#### What is asked:
Please count the lines of the listing below that contain the string "source" with matching case, and reply with that number alone.

* begin Records supplied *

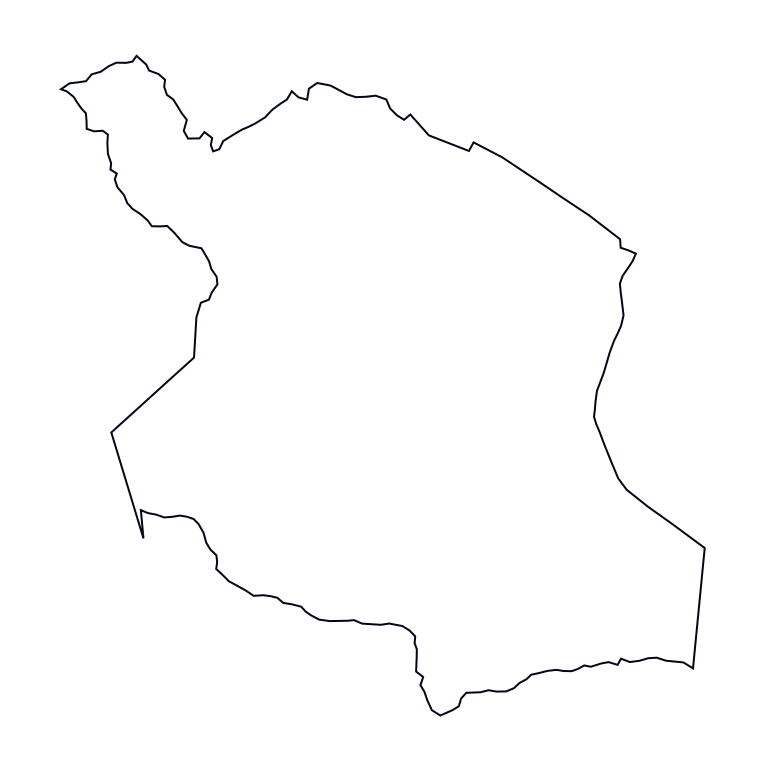 Pocinhos, Paraíba, Brazil (Mercator projection), rotated 269°
{"feature_id": "56859067B52062450709607", "entity_name": "Pocinhos", "entity_type": "district", "adm_level": 2, "iso_a3": "BRA", "parent_name": "Brazil", "parent_adm1": "Paraíba", "projection": "mercator", "projection_center": [-36.082, -7.057], "detail": "fine", "context": "isolated", "style": "outline", "palette": "ink", "viewbox_px": 768, "rotation_deg": 269, "n_neighbors": 0, "source": "geoboundaries", "source_scale": "gbopen_adm2", "svg_char_len": 2788}
<svg xmlns="http://www.w3.org/2000/svg" viewBox="0 0 768 768"><g transform="rotate(269 384 384)"><path d="M340.3,110.5L267.6,131.2L233.8,140.8L262.1,138.7L259.1,145.6L257.3,154.2L254.4,161.9L254.9,170.0L256.0,177.5L254.7,184.8L252.3,191.3L247.1,196.2L238.3,201.0L228.7,203.4L221.5,207.5L215.7,213.4L208.9,214.1L202.0,213.0L195.3,219.9L189.5,225.4L185.4,232.7L179.9,242.2L174.5,249.9L174.9,259.8L173.8,267.0L172.1,273.6L166.9,279.4L165.3,288.3L162.8,297.3L158.0,301.5L154.0,307.0L149.6,314.9L147.9,325.5L147.9,336.6L147.9,343.0L148.4,350.0L144.8,357.9L144.1,366.7L143.3,376.6L144.4,385.0L141.7,398.1L136.8,405.6L131.1,410.8L124.3,410.1L118.2,412.2L110.0,411.9L95.9,411.1L90.4,418.1L82.3,415.2L75.4,419.1L67.0,421.8L57.0,426.2L51.6,434.5L56.6,446.6L60.5,453.2L68.2,455.6L73.8,460.9L74.1,475.1L76.0,483.3L74.5,491.0L74.5,500.6L77.5,508.5L82.7,514.3L86.3,521.3L90.8,526.1L91.9,532.2L94.3,542.4L95.2,551.4L93.9,558.6L93.6,566.6L95.6,572.7L99.1,579.3L97.7,585.9L100.8,596.4L102.0,603.7L99.1,612.7L105.2,616.2L101.7,625.0L102.8,634.6L105.2,643.4L105.6,651.9L102.4,661.2L101.4,669.8L100.4,678.5L94.3,688.0L214.4,701.8L238.2,670.8L256.7,645.8L273.8,625.0L280.2,620.3L285.8,616.4L304.8,608.9L318.1,603.8L325.9,601.0L331.8,598.9L340.3,595.5L347.5,593.4L354.7,594.4L362.1,595.1L373.4,596.8L384.7,601.3L391.9,604.1L401.8,607.2L411.7,610.3L423.3,614.8L429.8,618.2L437.9,622.0L448.4,624.7L461.5,623.4L471.3,622.3L480.2,621.6L488.1,624.5L496.3,630.5L502.7,634.8L509.9,638.1L513.3,630.9L516.1,623.0L524.6,622.6L549.2,591.8L554.0,584.8L567.2,565.6L581.6,545.2L608.6,506.1L624.0,477.8L615.5,473.0L631.8,433.2L653.0,415.0L647.8,408.7L652.3,401.8L659.4,394.9L668.4,391.3L672.4,380.8L671.5,370.9L671.3,360.8L674.4,351.7L678.7,344.1L683.3,335.8L684.8,328.9L686.1,322.4L680.6,314.1L669.6,312.1L672.1,303.5L678.3,296.9L670.0,291.8L666.3,285.7L660.2,277.1L652.7,269.8L646.9,260.1L643.7,253.6L641.0,246.8L636.9,239.4L629.7,227.5L621.6,223.4L619.6,217.2L626.0,215.0L632.9,216.5L639.0,208.9L632.8,203.8L632.8,192.4L640.6,188.2L651.5,191.5L658.2,186.5L664.6,182.8L672.1,178.3L676.9,172.0L685.0,169.4L692.0,170.4L697.9,163.9L701.5,154.6L707.6,151.8L716.4,142.3L710.7,138.1L709.6,131.8L709.9,121.9L706.6,114.4L701.1,106.1L698.7,97.1L692.0,91.4L690.9,83.1L690.1,74.9L684.4,66.2L682.0,72.1L676.5,78.7L670.4,82.4L664.8,86.2L659.8,90.7L650.9,91.2L644.3,91.2L641.7,98.5L642.1,107.2L638.2,112.3L629.7,111.6L618.8,112.0L609.6,115.0L603.1,114.3L599.1,120.5L593.3,118.4L585.4,120.9L577.4,127.4L569.3,130.5L563.5,135.6L558.0,143.6L551.5,150.7L545.8,154.6L545.5,162.8L545.8,170.0L538.9,176.9L529.4,184.8L525.6,191.7L522.9,203.8L515.3,208.2L509.6,211.3L502.0,213.3L494.2,218.5L486.5,219.2L478.5,213.4L471.4,210.4L468.4,202.3L453.9,197.6L413.7,194.5L394.8,172.8L340.3,110.5Z" fill="none" stroke="#020617" stroke-width="2"/></g></svg>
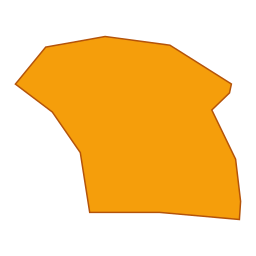 outline of Saint Patrick
{"feature_id": "GRD-5075", "entity_name": "Saint Patrick", "entity_type": "Parish", "adm_level": 1, "iso_a3": "GRD", "parent_name": "Grenada", "parent_adm1": "", "projection": "albers", "projection_center": [-61.638, 12.208], "detail": "fine", "context": "isolated", "style": "filled", "palette": "amber", "viewbox_px": 256, "rotation_deg": 0, "n_neighbors": 0, "source": "natural_earth", "source_scale": "10m", "svg_char_len": 299}
<svg xmlns="http://www.w3.org/2000/svg" viewBox="0 0 256 256"><path d="M15.4,84.1L45.7,47.1L105.1,36.5L169.9,45.2L231.4,84.0L229.5,92.9L211.8,110.0L235.6,159.2L240.6,201.4L239.4,219.5L159.7,212.4L89.7,212.4L80.3,152.6L52.3,112.0L15.4,84.1Z" fill="#f59e0b" stroke="#b45309" stroke-width="1.5"/></svg>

* end Records supplied *

#### Right answer:
2